Experts say Trump’s repeated claim that Saudi Arabia has invested hundreds of billions of dollars in US goods and services has no basis in reality. The Saudis signed letters of offer and acceptance for $14.5 billion worth of purchases as of October 2018. The White House did not immediately respond to HuffPost’s request for comment about the other $385.5 billion.

Trump also told Todd that he spoke to Saudi Crown Prince Mohammed bin Salman [MBS] on Friday ahead of his interview with NBC News and that the two had “a great conversation.”

Asked by Todd if he spoke to MBS about Khashoggi, Trump said, “It really didn’t come up.”

The CIA and Turkish authorities investigated Khashoggi’s death and determined MBS personally ordered his murder. Khashoggi, 59, a Washington Post columnist who had been living in the US, was an outspoken critic of the Saudi royal family. On Oct. 2, 2018, he entered the Saudi consulate in Istanbul to get documents he needed for his planned marriage and instead was killed and dismembered by agents of the Saudi government, the US and Turkish officials reported.

MBS has denied any involvement in Khashoggi’s death and Trump has publicly sided with the crown prince over his own intelligence agencies.

In defending America’s continued partnership with the Saudis, Trump claimed in the NBC interview that the country is “a big buyer” of US products.

“That means something to me,” the president said. “It’s a big producer of jobs.”

Trump denied that the Saudi promise to buy American goods prompted him to “overlook” some of the country’s “bad behavior.” But when asked if he would allow the FBI to investigate Khashoggi’s death, as encouraged by the United Nations, Trump said he believes it’s already been “heavily investigated.”

“I’ve seen so many different reports,” Trump said. “Other countries in the Middle East – this is a hostile place.

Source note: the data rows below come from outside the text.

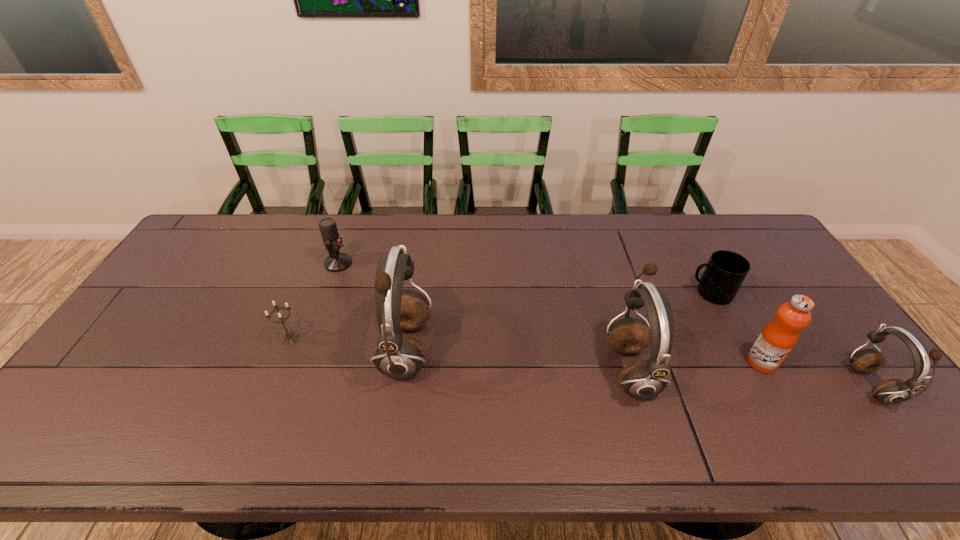
Observe the arrangement of all earphones in the image. To keep them evenly spaced, where would you place another earphone on the left? Please locate a free space. Please provide its 2D coordinates. Your answer should be formatted as a tuple, i.e. [(x, y)], where the tuple contains the x and y coordinates of a point satisfying the conditions above.

[(196, 334)]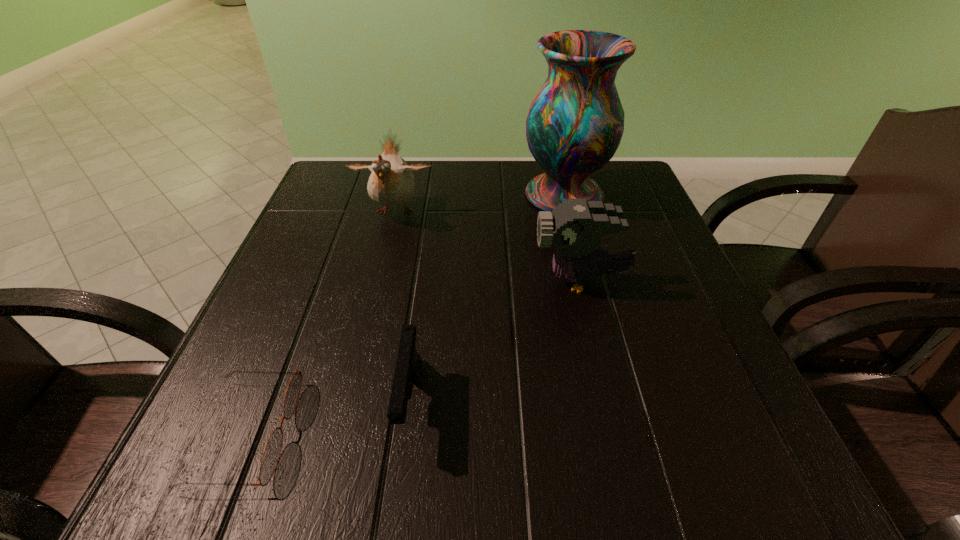
The image size is (960, 540). I want to click on object that stands as the third closest to the pistol, so click(391, 183).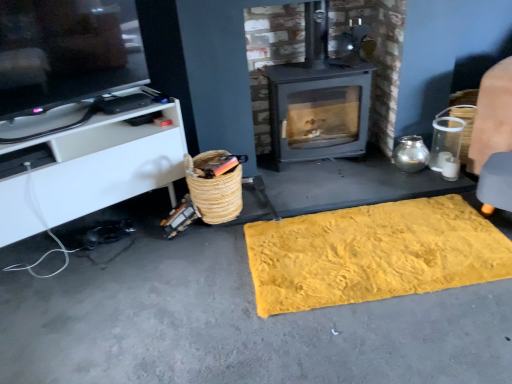
I want to click on vacant region in front of yellow textured mat at center, so click(x=406, y=339).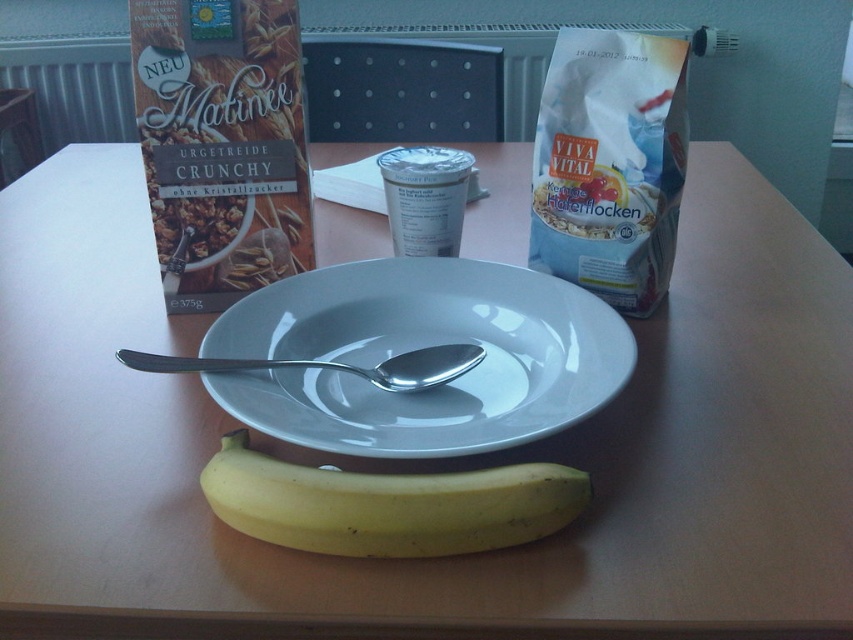
Which is more to the right, white glossy plate at center or white paper bag at upper right?

white paper bag at upper right is more to the right.

Can you confirm if white glossy plate at center is smaller than white paper bag at upper right?

No, white glossy plate at center is not smaller than white paper bag at upper right.

What do you see at coordinates (416, 348) in the screenshot? I see `white glossy plate at center` at bounding box center [416, 348].

Locate an element on the screen. The height and width of the screenshot is (640, 853). white glossy plate at center is located at coordinates (416, 348).

Which is behind, point (419, 552) or point (422, 204)?

The point (422, 204) is more distant.

Can you confirm if yellow matte banana at lower center is thinner than white matte yogurt cup at center?

Incorrect, yellow matte banana at lower center's width is not less than white matte yogurt cup at center's.

The width and height of the screenshot is (853, 640). What do you see at coordinates (387, 504) in the screenshot? I see `yellow matte banana at lower center` at bounding box center [387, 504].

You are a GUI agent. You are given a task and a screenshot of the screen. Output one action in this format:
    pyautogui.click(x=<x>, y=<y>)
    Task: Click on the yellow matte banana at lower center
    The width and height of the screenshot is (853, 640).
    Given the screenshot: What is the action you would take?
    pyautogui.click(x=387, y=504)

What do you see at coordinates (387, 504) in the screenshot? I see `yellow matte banana at lower center` at bounding box center [387, 504].

Is point (556, 483) more distant than point (447, 374)?

That is False.

The width and height of the screenshot is (853, 640). What are the coordinates of `yellow matte banana at lower center` in the screenshot? It's located at (387, 504).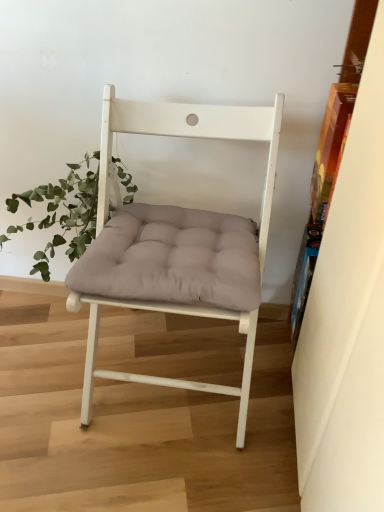
Question: Is wooden bookshelf at right behind matte white chair at center?

Choices:
 (A) no
 (B) yes

Answer: (A)

Question: Is matte white chair at center a part of wooden bookshelf at right?

Choices:
 (A) yes
 (B) no

Answer: (B)

Question: From a real-world perspective, does wooden bookshelf at right stand above matte white chair at center?

Choices:
 (A) no
 (B) yes

Answer: (B)

Question: Would you say wooden bookshelf at right is a long distance from matte white chair at center?

Choices:
 (A) no
 (B) yes

Answer: (A)

Question: Does wooden bookshelf at right have a smaller size compared to matte white chair at center?

Choices:
 (A) yes
 (B) no

Answer: (A)

Question: Is wooden bookshelf at right wider than matte white chair at center?

Choices:
 (A) no
 (B) yes

Answer: (A)

Question: Does green leafy plant at left have a lesser width compared to wooden bookshelf at right?

Choices:
 (A) yes
 (B) no

Answer: (B)

Question: Is green leafy plant at left bigger than wooden bookshelf at right?

Choices:
 (A) no
 (B) yes

Answer: (A)

Question: Are green leafy plant at left and wooden bookshelf at right beside each other?

Choices:
 (A) no
 (B) yes

Answer: (A)

Question: Are green leafy plant at left and wooden bookshelf at right located far from each other?

Choices:
 (A) yes
 (B) no

Answer: (B)

Question: Considering the relative sizes of green leafy plant at left and wooden bookshelf at right in the image provided, is green leafy plant at left wider than wooden bookshelf at right?

Choices:
 (A) no
 (B) yes

Answer: (B)

Question: Considering the relative sizes of green leafy plant at left and wooden bookshelf at right in the image provided, is green leafy plant at left smaller than wooden bookshelf at right?

Choices:
 (A) no
 (B) yes

Answer: (B)

Question: Can you confirm if matte white chair at center is smaller than wooden bookshelf at right?

Choices:
 (A) yes
 (B) no

Answer: (B)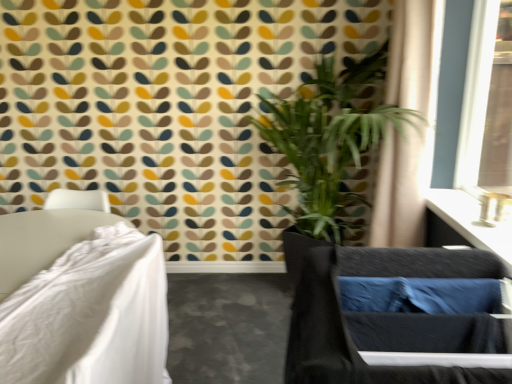
What do you see at coordinates (121, 320) in the screenshot? I see `white fabric bed at left` at bounding box center [121, 320].

What do you see at coordinates (329, 146) in the screenshot? This screenshot has width=512, height=384. I see `green leafy plant at center` at bounding box center [329, 146].

What do you see at coordinates (382, 316) in the screenshot? Image resolution: width=512 pixels, height=384 pixels. I see `black fabric swivel chair at lower right` at bounding box center [382, 316].

Find the location of a particular element. This screenshot has width=512, height=384. white fabric bed at left is located at coordinates (121, 320).

I want to click on swivel chair that is in front of the beige fabric curtain at upper right, so click(382, 316).

Which object is further away from the camera taking this photo, beige fabric curtain at upper right or black fabric swivel chair at lower right?

Positioned behind is beige fabric curtain at upper right.

From a real-world perspective, is beige fabric curtain at upper right physically above black fabric swivel chair at lower right?

Yes.

From the image's perspective, which is below, beige fabric curtain at upper right or black fabric swivel chair at lower right?

black fabric swivel chair at lower right appears lower in the image.

Where is `vanity behind the white fabric bed at left`? This screenshot has width=512, height=384. vanity behind the white fabric bed at left is located at coordinates [x=471, y=222].

From the image's perspective, is satin black vanity at upper right positioned above or below white fabric bed at left?

Clearly, from the image's perspective, satin black vanity at upper right is above white fabric bed at left.

Can you confirm if satin black vanity at upper right is wider than white fabric bed at left?

Incorrect, the width of satin black vanity at upper right does not surpass that of white fabric bed at left.

From the image's perspective, which object appears higher, beige fabric curtain at upper right or satin black vanity at upper right?

beige fabric curtain at upper right, from the image's perspective.

Considering the relative sizes of beige fabric curtain at upper right and satin black vanity at upper right in the image provided, is beige fabric curtain at upper right thinner than satin black vanity at upper right?

In fact, beige fabric curtain at upper right might be wider than satin black vanity at upper right.

Are beige fabric curtain at upper right and satin black vanity at upper right located far from each other?

No, beige fabric curtain at upper right is in close proximity to satin black vanity at upper right.

Consider the image. Considering the relative sizes of beige fabric curtain at upper right and satin black vanity at upper right in the image provided, is beige fabric curtain at upper right bigger than satin black vanity at upper right?

Correct, beige fabric curtain at upper right is larger in size than satin black vanity at upper right.

Could you tell me if satin black vanity at upper right is facing beige fabric curtain at upper right?

No, satin black vanity at upper right is not aimed at beige fabric curtain at upper right.

How many degrees apart are the facing directions of satin black vanity at upper right and beige fabric curtain at upper right?

The angular difference between satin black vanity at upper right and beige fabric curtain at upper right is 0.823 degrees.

Consider the image. Which of these two, satin black vanity at upper right or beige fabric curtain at upper right, is thinner?

satin black vanity at upper right.

Looking at this image, is satin black vanity at upper right taller than beige fabric curtain at upper right?

No.

Is white fabric bed at left not inside satin black vanity at upper right?

Absolutely, white fabric bed at left is external to satin black vanity at upper right.

Is white fabric bed at left far away from satin black vanity at upper right?

Indeed, white fabric bed at left is not near satin black vanity at upper right.

In the scene shown: Considering the relative sizes of white fabric bed at left and satin black vanity at upper right in the image provided, is white fabric bed at left taller than satin black vanity at upper right?

Indeed, white fabric bed at left has a greater height compared to satin black vanity at upper right.

Who is more distant, white fabric bed at left or satin black vanity at upper right?

satin black vanity at upper right is further from the camera.

Is black fabric swivel chair at lower right oriented towards white fabric bed at left?

Yes, black fabric swivel chair at lower right is turned towards white fabric bed at left.

How distant is black fabric swivel chair at lower right from white fabric bed at left?

The distance of black fabric swivel chair at lower right from white fabric bed at left is 24.76 inches.

Is black fabric swivel chair at lower right far away from white fabric bed at left?

black fabric swivel chair at lower right is actually quite close to white fabric bed at left.

Is black fabric swivel chair at lower right taller than white fabric bed at left?

Incorrect, the height of black fabric swivel chair at lower right is not larger of that of white fabric bed at left.

Do you think green leafy plant at center is within white fabric bed at left, or outside of it?

green leafy plant at center is spatially situated outside white fabric bed at left.

From a real-world perspective, is green leafy plant at center positioned above or below white fabric bed at left?

Clearly, from a real-world perspective, green leafy plant at center is above white fabric bed at left.

Is green leafy plant at center facing towards white fabric bed at left?

No, green leafy plant at center is not turned towards white fabric bed at left.

Does green leafy plant at center have a greater height compared to white fabric bed at left?

Yes.

This screenshot has height=384, width=512. Find the location of `curtain on the right of black fabric swivel chair at lower right`. curtain on the right of black fabric swivel chair at lower right is located at coordinates (408, 127).

The width and height of the screenshot is (512, 384). What are the coordinates of `furniture on the left of satin black vanity at upper right` in the screenshot? It's located at (121, 320).

Looking at the image, which one is located further to black fabric swivel chair at lower right, green leafy plant at center or white fabric bed at left?

green leafy plant at center is further to black fabric swivel chair at lower right.

Considering their positions, is green leafy plant at center positioned closer to beige fabric curtain at upper right than black fabric swivel chair at lower right?

green leafy plant at center is closer to beige fabric curtain at upper right.

From the image, which object appears to be nearer to satin black vanity at upper right, black fabric swivel chair at lower right or white fabric bed at left?

Based on the image, black fabric swivel chair at lower right appears to be nearer to satin black vanity at upper right.

Estimate the real-world distances between objects in this image. Which object is closer to satin black vanity at upper right, white fabric bed at left or black fabric swivel chair at lower right?

black fabric swivel chair at lower right is closer to satin black vanity at upper right.

In the scene shown: Which object lies nearer to the anchor point satin black vanity at upper right, green leafy plant at center or white fabric bed at left?

green leafy plant at center lies closer to satin black vanity at upper right than the other object.

Based on the photo, based on their spatial positions, is black fabric swivel chair at lower right or white fabric bed at left further from green leafy plant at center?

black fabric swivel chair at lower right is positioned further to the anchor green leafy plant at center.

Considering their positions, is beige fabric curtain at upper right positioned further to white fabric bed at left than green leafy plant at center?

Among the two, beige fabric curtain at upper right is located further to white fabric bed at left.

When comparing their distances from satin black vanity at upper right, does black fabric swivel chair at lower right or green leafy plant at center seem closer?

green leafy plant at center is positioned closer to the anchor satin black vanity at upper right.

The width and height of the screenshot is (512, 384). Identify the location of vanity between black fabric swivel chair at lower right and green leafy plant at center along the z-axis. (471, 222).

The width and height of the screenshot is (512, 384). In order to click on curtain located between white fabric bed at left and satin black vanity at upper right in the left-right direction in this screenshot , I will do `click(408, 127)`.

Where is `curtain between green leafy plant at center and satin black vanity at upper right`? The image size is (512, 384). curtain between green leafy plant at center and satin black vanity at upper right is located at coordinates (408, 127).

The width and height of the screenshot is (512, 384). In order to click on houseplant located between white fabric bed at left and satin black vanity at upper right in the left-right direction in this screenshot , I will do `click(329, 146)`.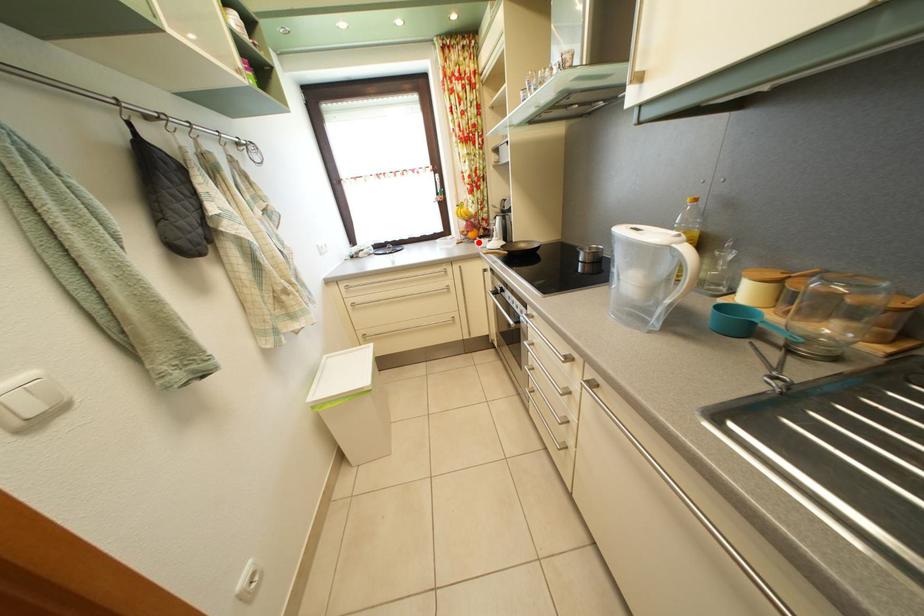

This is a vicious, hostile place. If you’re going to look at Saudi Arabia, look at Iran, look at other countries.”

Todd asked whether Saudi Arabia had paid the right price for the US to essentially look the other way on Khashoggi’s killing.

“No, no,” Trump responded. “But I’m not like a fool that says, ‘We don’t want to do business with them.’ And by the way, if they don’t do business with us, you know what they do? They’ll do business with the Russians or with the Chinese.”

“Take their money,” he added. “Take their money, Chuck.”

Just last week, the UN announced it had found “credible evidence” linking MBS to Khashoggi’s murder and called on Trump to allow the FBI to investigate further.

The Senate voted last week to block the Trump administration from selling arms to Saudi Arabia. The president has vowed to veto the measure.

“There is high confidence that the Crown Prince of Saudi Arabia butchered a dissident with a bone saw,” Sen. Rand Paul, one of a handful of GOP members who voted against the arms sales, told his colleagues on the Senate floor ahead of the vote. “You would think that would give us pause as to giving Saudi Arabia or selling Saudi Arabia more weapons.”